Keeping a Good Attitude and Finding Support
Keeping that fact in mind, however, is one thing. Blaming yourself for the fact is another. Male students didn’t create the current-day trends in nursing, either the ones that seem to favor them, or the ones that seem to challenge them. Some patients are not yet comfortable with the idea of men as nurses. It helps to remember that all nursing students, whether male or female, have challenges. Some are unique to gender but many of them are shared. Finding ways to be honest about those challenges with your fellow female students is a good idea. Another good idea is to find a support group that will help you with your specific experiences as a male nurse.

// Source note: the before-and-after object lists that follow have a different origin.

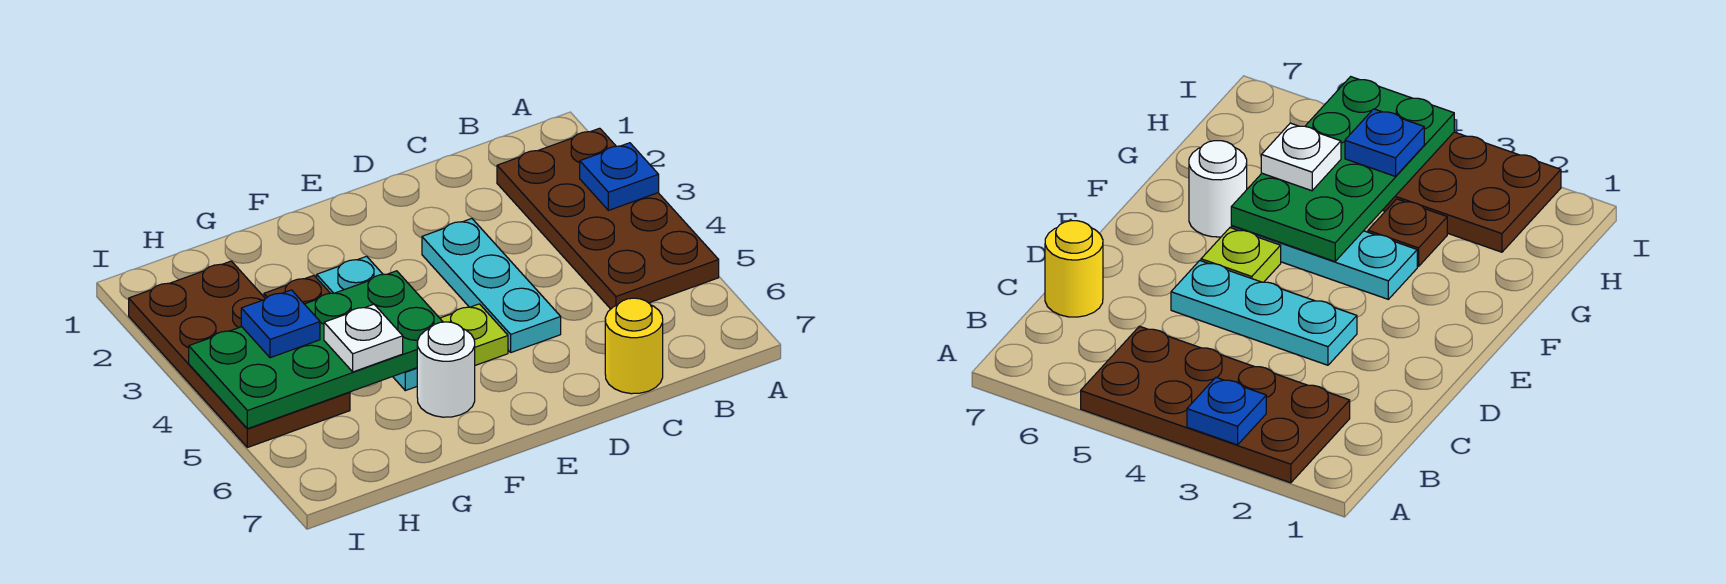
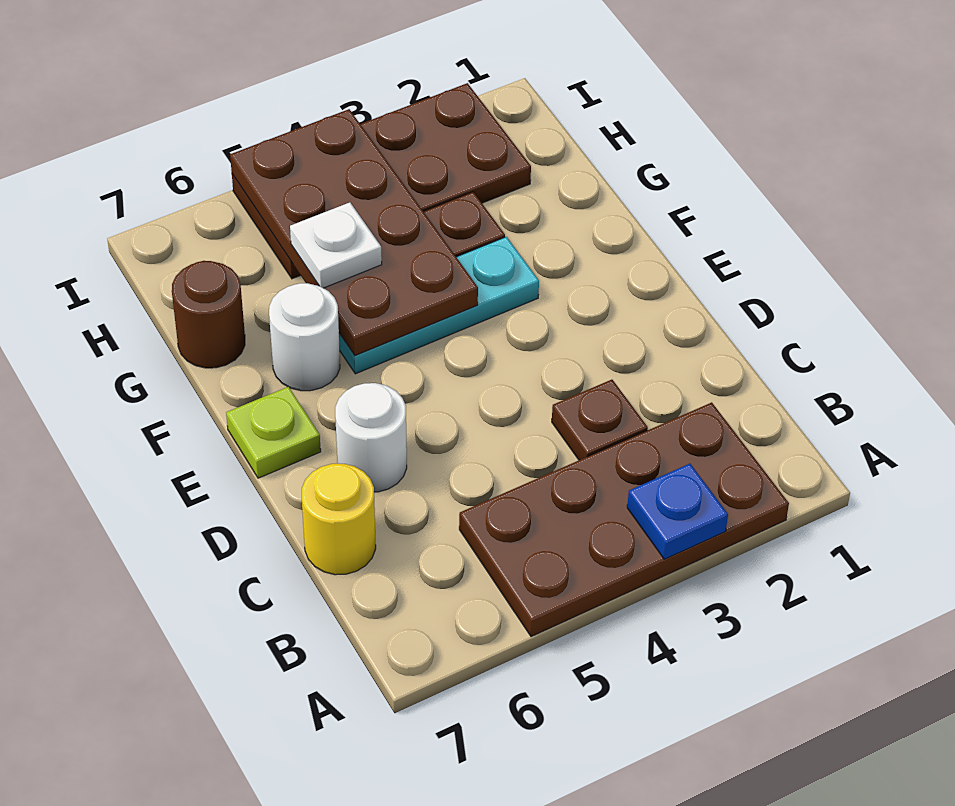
none -> brown 1x1 plate [552,380,648,460]
cyan 1x3 plate [422,219,561,352] -> none
none -> white 1x1 round brick [335,383,407,492]
lime 1x1 plate [440,304,508,365] -> lime 1x1 plate moved to [226,387,321,478]
green 2x4 plate [189,271,443,429] -> brown 2x4 plate [230,109,478,356]
none -> brown 1x1 round brick [172,261,245,368]
blue 1x1 plate [241,290,320,358] -> none

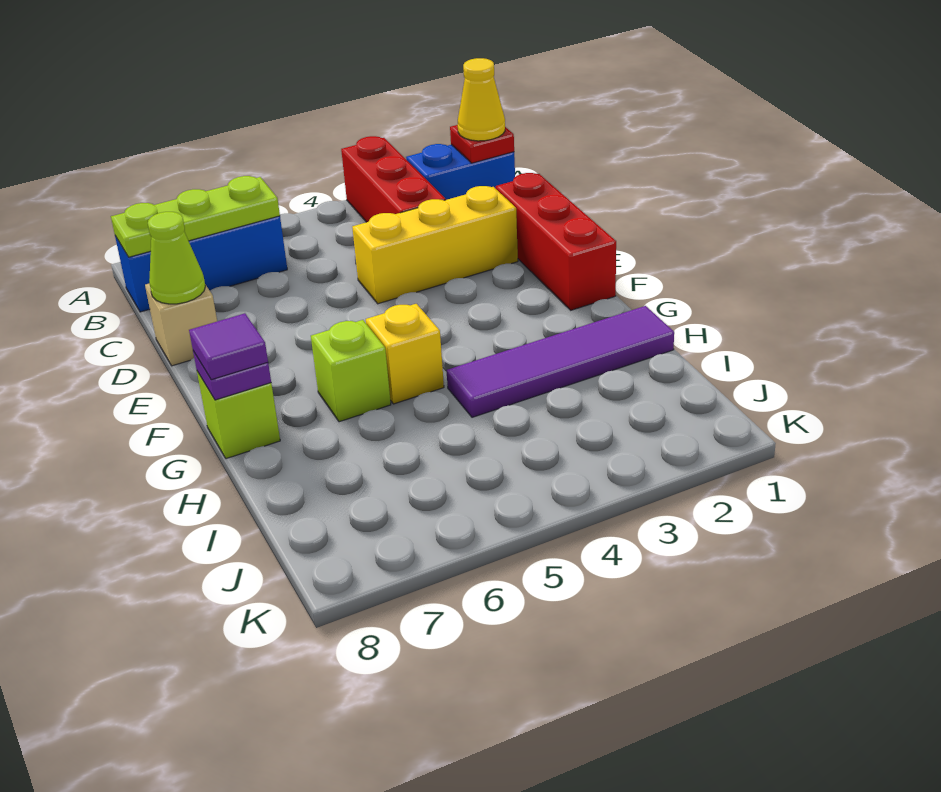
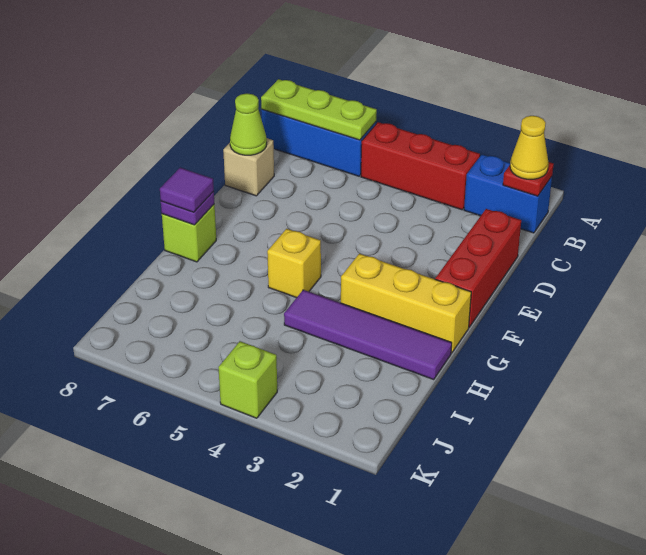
red 1x3 brick [341,136,446,222] -> red 1x3 brick turned to [361,122,480,210]
yellow 1x3 brick [352,186,518,304] -> yellow 1x3 brick moved to [341,254,471,353]
lime 1x1 brick [311,320,391,422] -> lime 1x1 brick moved to [218,341,277,418]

One group that offers resources and support to male nurses is the The American Assembly of Male Nurses.
Although there are still some challenges for men in the nursing profession, if you feel confident in your decision to pursue a career in nursing (please see, How Do I Know if a Nursing Degree in Right for Me?), you can overcome these challenges. Nursing draws on important skills and critical thinking, and both women and men can excel in the field. The current shortage of nurses ensures that both genders are needed in the profession. As a male nursing student, try to stay confident in your calling and look for resources when you do encounter challenges.